Month: November 2018

  • 5 Ways To Get Ready For School Sports

    1. Maintain or get in shape. If your head coach or strength and conditioning coach has a preseason or off season workout program, do it.  Follow along the program and modify based on your general conditioning or injury status to start. Then make sure to write down your exercise plan and schedule. Schedule specific workout times during the week to help you stick with it. Keep a log to write down how long you work out and what activity you did such as cardio, lifting, etc.

    2. Check your gear if you know what you need to supply yourself. Ask your coach if you’re not sure what you need.

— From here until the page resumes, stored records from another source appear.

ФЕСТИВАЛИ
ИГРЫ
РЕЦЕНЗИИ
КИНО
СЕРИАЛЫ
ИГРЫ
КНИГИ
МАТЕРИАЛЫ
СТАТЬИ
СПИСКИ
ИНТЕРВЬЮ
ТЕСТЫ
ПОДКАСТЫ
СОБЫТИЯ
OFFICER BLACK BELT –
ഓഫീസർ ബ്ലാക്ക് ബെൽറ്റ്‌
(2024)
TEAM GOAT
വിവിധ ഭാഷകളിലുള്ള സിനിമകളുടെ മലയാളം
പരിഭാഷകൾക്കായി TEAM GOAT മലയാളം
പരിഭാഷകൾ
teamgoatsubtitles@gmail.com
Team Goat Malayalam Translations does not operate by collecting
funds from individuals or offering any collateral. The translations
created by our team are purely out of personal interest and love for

If you are wearing a helmet, make sure that it is certified for your sport and that it has been checked for proper fit.  Most sports require wearing a mouth guard that will reduce the incidence of concussion in addition to the use of a helmet.

    3. Consider a sports camp in the off season. Sports camps can offer both new and experienced player an opportunity to brush up on skills before the season begins allowing the player to be ready for game time when the season rolls around. Most camps will include drill sessions, conditioning and then scrimmages toward the end of the day. Drill work helps improve skills, conditioning will assist in maintaining and improving fitness levels while scrimmaging with other attendees of the camp lets you apply those skills in real-game situations.
      Just make sure to take 2 days off per week from any single sport and 1 day off per week from all organized sports. Also, take at least 2 months off each year from any particular sport, otherwise you’re at a higher risk for an over-training or overuse injury.

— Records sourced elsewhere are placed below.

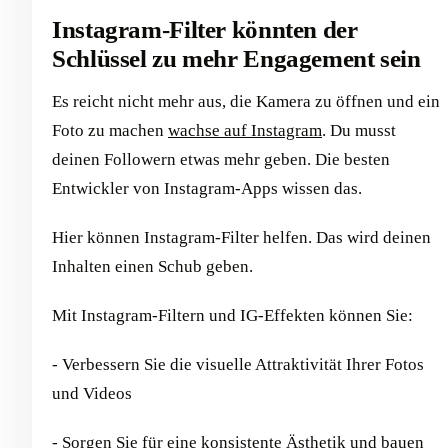
Instagram-Filter könnten der
Schlüssel zu mehr Engagement sein
Es reicht nicht mehr aus, die Kamera zu öffnen und ein
Foto zu machen
wachse auf Instagram
. Du musst
deinen Followern etwas mehr geben. Die besten
Entwickler von Instagram-Apps wissen das.
Hier können Instagram-Filter helfen. Das wird deinen
Inhalten einen Schub geben.
Mit Instagram-Filtern und IG-Effekten können Sie:
- Verbessern Sie die visuelle Attraktivität Ihrer Fotos
und Videos
- Sorgen Sie für eine konsistente Ästhetik und bauen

    4. See your doctor and physical therapist. Your school or team will probably require a sports physical before allowing you to participate. Ask your parents to set one up early as all players who participate in school sports will be required to have one prior to the school year and there are a lot of athletes who will wait until the last minute to get in causing undue stress.  If you wear glasses, consider visiting your eye doctor to check your prescription. As far as your physical therapist visit, a functional movement assessment in the off season will help identify any areas that require more focus to assist in the prevention of injury during the season.

    5. Set realistic goals. Before your season starts, consider setting a few goals (write them down), such as improving a specific skill like dribbling or passing the ball. Keep your goals in a place so that you can see them regularly and discuss them with your coach as well as your parents so they can support you and cheer you on. Having goals can be a great motivator and allows you to see how you improve throughout the season.